In other RAD news, HUD has released an interim report on its evaluation of RAD based on 185 projects that closed before October 2015, and we encourage you to delve into the results. In particular, HUD reports the following findings:

  • On average, for every $1 invested by the PHA in their RAD projects, private and public external sources invested an additional $8.91, creating a leverage ratio of nearly 9:1.
  • The sources of private and public external funds break down as follows: 39.4% from low-income housing tax credits (20.3% from 4% credits and 19.1% from 9% credits); 27.6% from soft funding sources (16.1% from seller financing and 11.6% from other soft sources); 22.7% from third-party debt; 10.1% from the PHA’s own resources.
  • PHA size appears to affect a project’s success at obtaining private capital with large PHAs accounting for the largest portion of financing compared with their proportion of projects and units. Large PHAs also have an outsized role in the program because their projects comprise a larger portion of RAD projects, even though they tended to select fewer projects (as a percentage of their entire portfolio) for conversion.

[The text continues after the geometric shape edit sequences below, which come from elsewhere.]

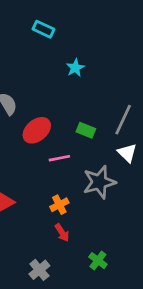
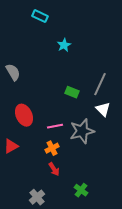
red ellipse: (37, 130) -> (24, 115), moved, turned -75
pink line: (59, 158) -> (55, 126), moved

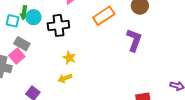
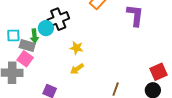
green arrow: (24, 13) -> (34, 36), moved
cyan circle: (33, 17) -> (46, 28), moved
cyan square: (13, 21) -> (13, 36), moved

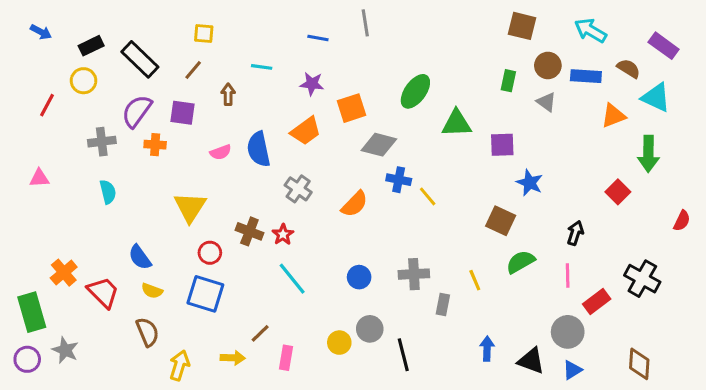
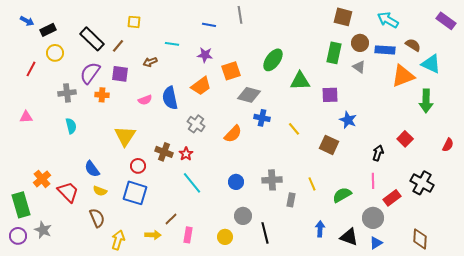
black rectangle: (91, 46) -> (48, 30), moved
purple rectangle: (664, 46) -> (446, 21), moved
brown line: (193, 70) -> (118, 46), moved
green rectangle: (508, 81) -> (334, 53), size x1.5
brown arrow: (228, 94) -> (150, 62), turned -112
orange triangle: (613, 116) -> (403, 76), size x1.4
red square: (618, 192) -> (405, 139), moved
yellow line: (428, 196) -> (294, 129), moved
green semicircle: (520, 262) -> (342, 195), moved
yellow circle: (339, 343) -> (225, 237), moved

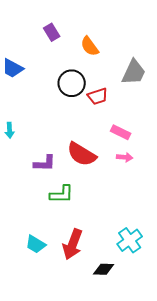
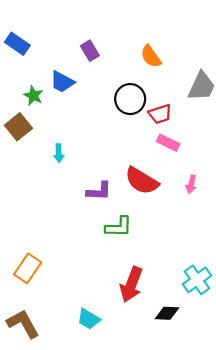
purple rectangle: (52, 32) -> (90, 51), moved
pink rectangle: (121, 132) -> (168, 143), moved
pink arrow: (125, 157) -> (191, 184), turned 98
cyan trapezoid: (36, 244) -> (89, 319), moved

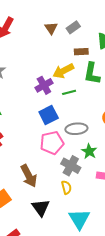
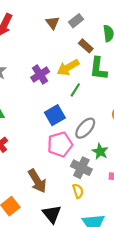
brown rectangle: (81, 52) -> (86, 46), turned 48
purple cross: (44, 85) -> (40, 75), moved
green line: (69, 92) -> (75, 90), turned -40
gray ellipse: (76, 129) -> (85, 128), turned -40

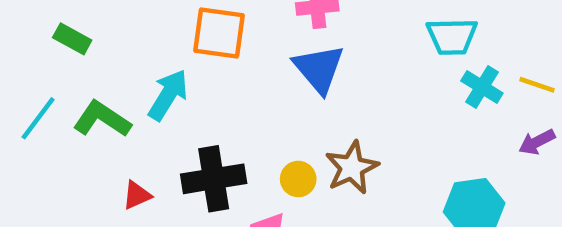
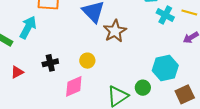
brown star: (352, 168) -> (115, 31), moved
black cross: (214, 179) -> (50, 63), size x0.6

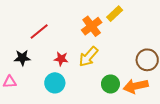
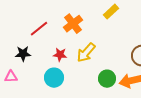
orange cross: (92, 26) -> (73, 24), moved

  • As compared to non-RAD public housing projects, RAD projects tend to have tenants with lower median household income, a greater mix of large-size units and are located in more stable areas with lower rates of poverty, greater rates of housing cost burden and high rates of overcrowding.

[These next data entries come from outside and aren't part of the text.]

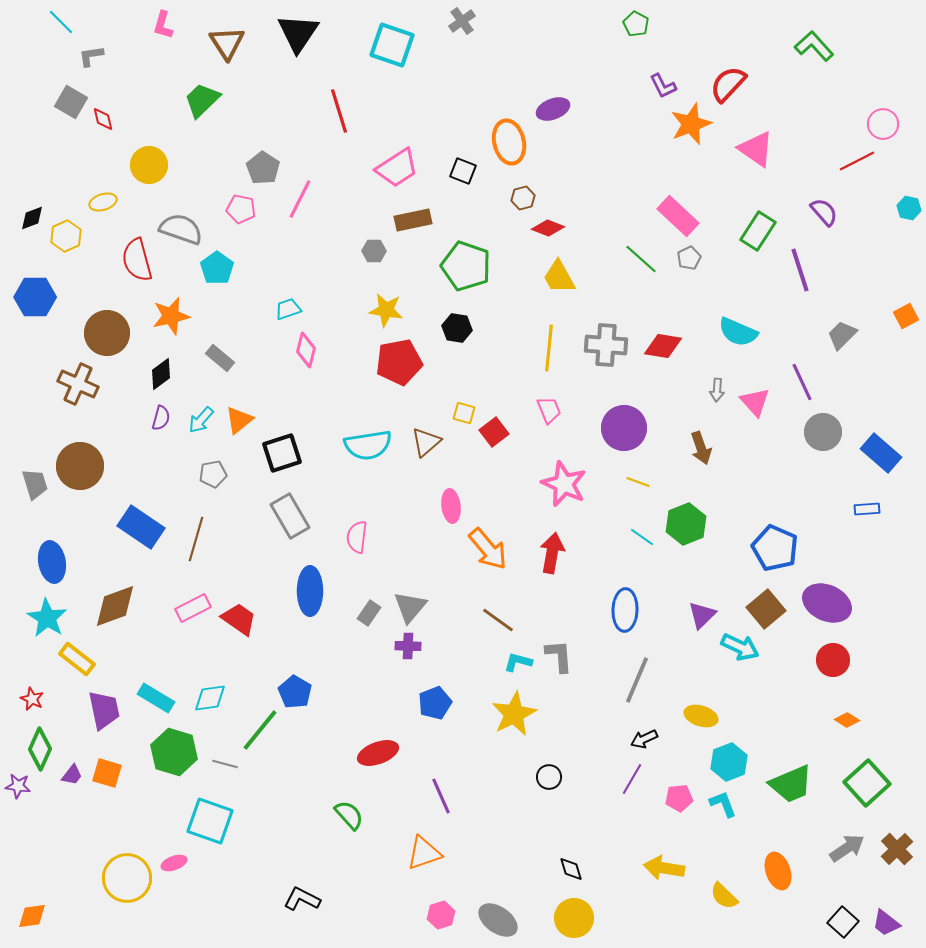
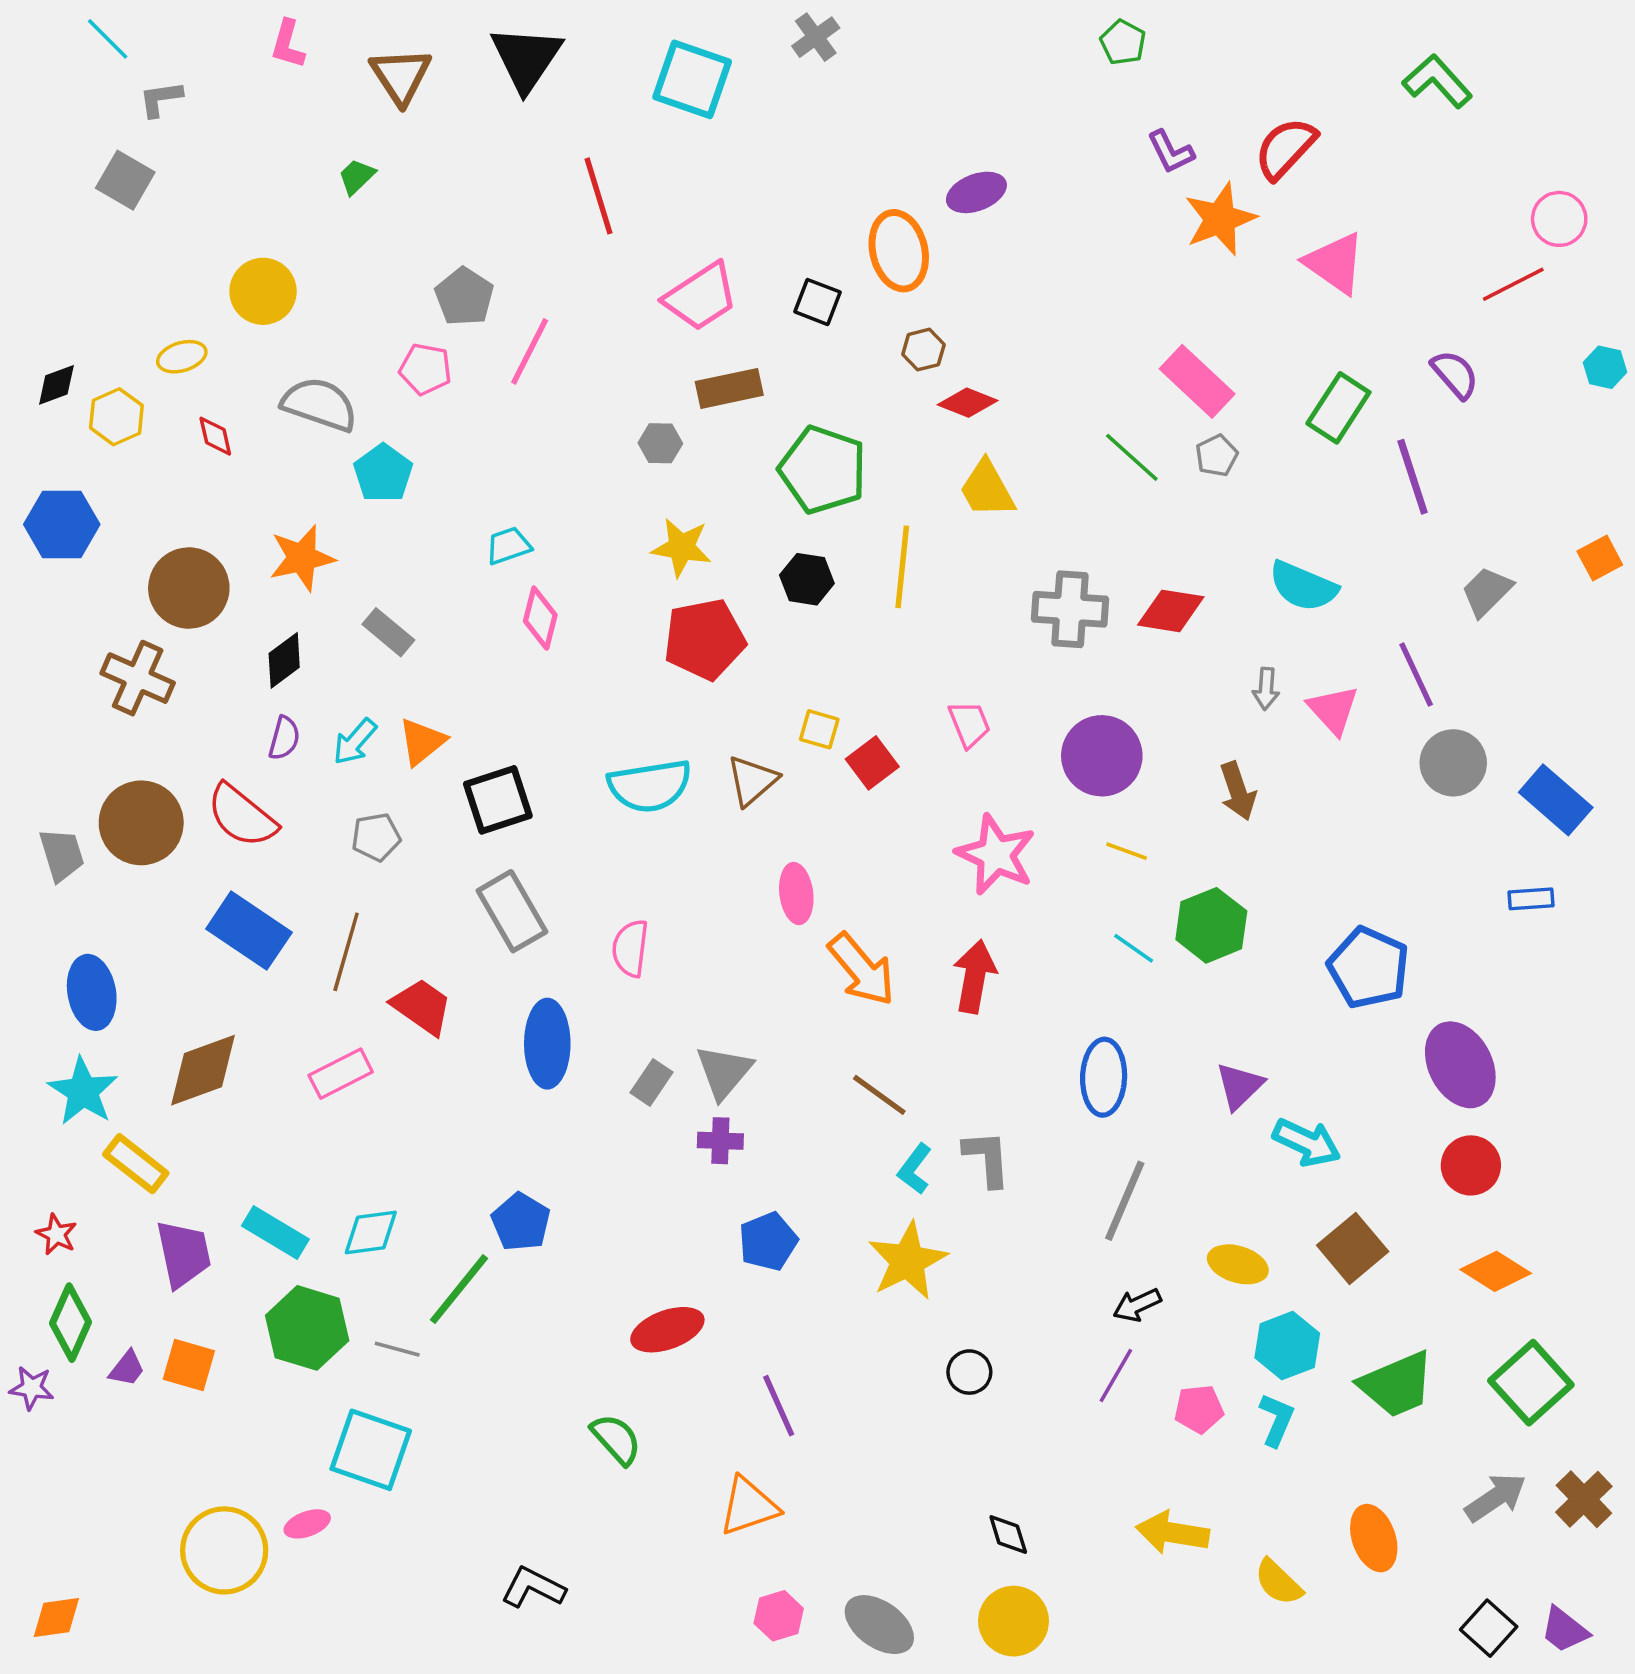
green trapezoid: (202, 100) -> (357, 177), size x0.6
red diamond: (103, 119) -> (215, 436), moved
red semicircle: (137, 260) -> (242, 816), moved, turned -36
yellow line: (549, 348) -> (902, 567), moved
purple ellipse: (827, 603) -> (1460, 1065), turned 39
brown square: (766, 609) -> (1353, 1248), moved
red trapezoid: (239, 619) -> (422, 1007), moved
cyan L-shape: (518, 662) -> (915, 1169), turned -68
orange diamond: (847, 720) -> (1496, 1271), size x1.5
cyan L-shape: (723, 804) -> (1277, 1420), turned 44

  • RAD projects are also more likely to have higher per-unit operating subsidies and lower-per unit expenses, which makes financing capital improvements more feasible.

We look forward to HUD’s continued evaluation of the program, including any insight into how these finding may change based on the projects that have closed in the past year.

DISCLAIMER: Because of the generality of this update, the information provided herein may not be applicable in all situations and should not be acted upon without specific legal advice based on particular situations.